The non-performing assets (NPAs) or bad loans in the Indian banking industry are likely to rocket by at least ₹8,000 crore ($1.2 billion), as this amount has to now be set aside for the loans to the Gitanjali Gems group, which turned bad in the fourth quarter of fiscal 2017-18, according to news agency reports.
The country’s banks had together, a total of ₹840,958 crore ($128.54 billion) in NPAs in December 2017. Government estimates have put loans to industry among the top of these NPAs, followed by lending to services and the agricultural sector, in that order.

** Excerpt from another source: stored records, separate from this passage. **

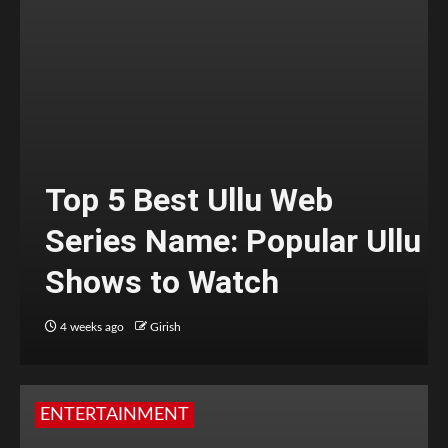
Top 5 Best Ullu Web
Series Name: Popular Ullu
Shows to Watch
4 weeks ago
Girish
ENTERTAINMENT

A consortium of 21 banks led by Allahabad Bank had made working-capital loans to Gitanjali Gems in 2010-11. In 2014, with an exposure of ₹900 crore ($137.6 million), ICICI Bank became the lead bank of the consortium. That year, Gitanjali failed to meet its repayment obligations for more than 60 days, triggering off a mechanism known as the joint lenders forum (JLF), which restructured the loans. Gitanjali in turn agreed to consolidate many of its business groups and improve cash flows.

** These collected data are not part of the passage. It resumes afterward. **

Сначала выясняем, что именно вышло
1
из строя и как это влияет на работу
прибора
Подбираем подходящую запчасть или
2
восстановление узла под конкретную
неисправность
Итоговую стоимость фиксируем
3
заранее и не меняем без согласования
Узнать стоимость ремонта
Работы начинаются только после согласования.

Gitanjali proposed the merger of the former De Beers Asmi and Nakshatra jewellery brands with its Spectrum Jewellery brand. Gitanjali Jewellery Retail and Gitanjali Lifestyle were also set to be merged with the Gili brand.

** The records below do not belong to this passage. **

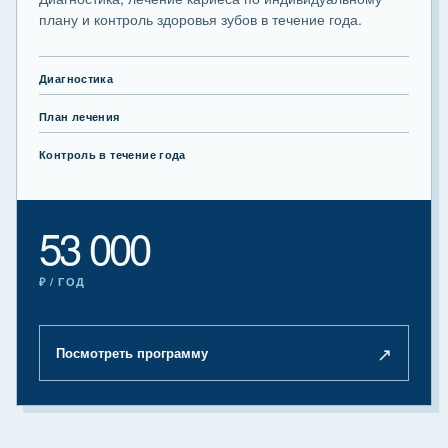
плану и контроль здоровья зубов в течение года.
Диагностика
План лечения
Контроль в течение года
53 000
₽ / ГОД
↗
Посмотреть программу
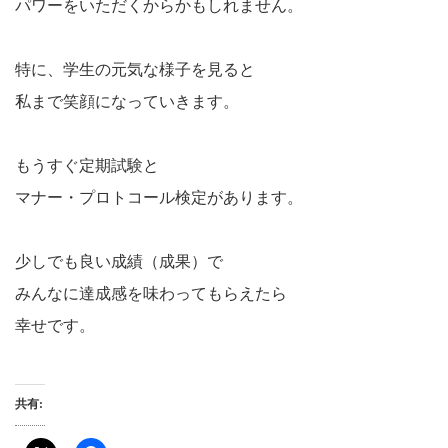
パワーをいただくからかもしれません。
特に、学生の元気な様子を見ると
私まで笑顔になっていきます。
もうすぐ定期試験と
マナー・プロトコール検定があります。
少しでも良い成績（成果）で
みんなに達成感を味わってもらえたら
幸せです。
共有:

Debt servicing was regular until December 2017, when the Punjab National Bank (PNB) fraud involving Gitanjali Group promoter and principal Mehul Choksi and his nephew Nirav Modi hit the headlines. Choksi has been untraceable since and the loans, which had not been serviced by the end of the fiscal year in March 2018, have now to be declared NPAs by all the banks in the consortium.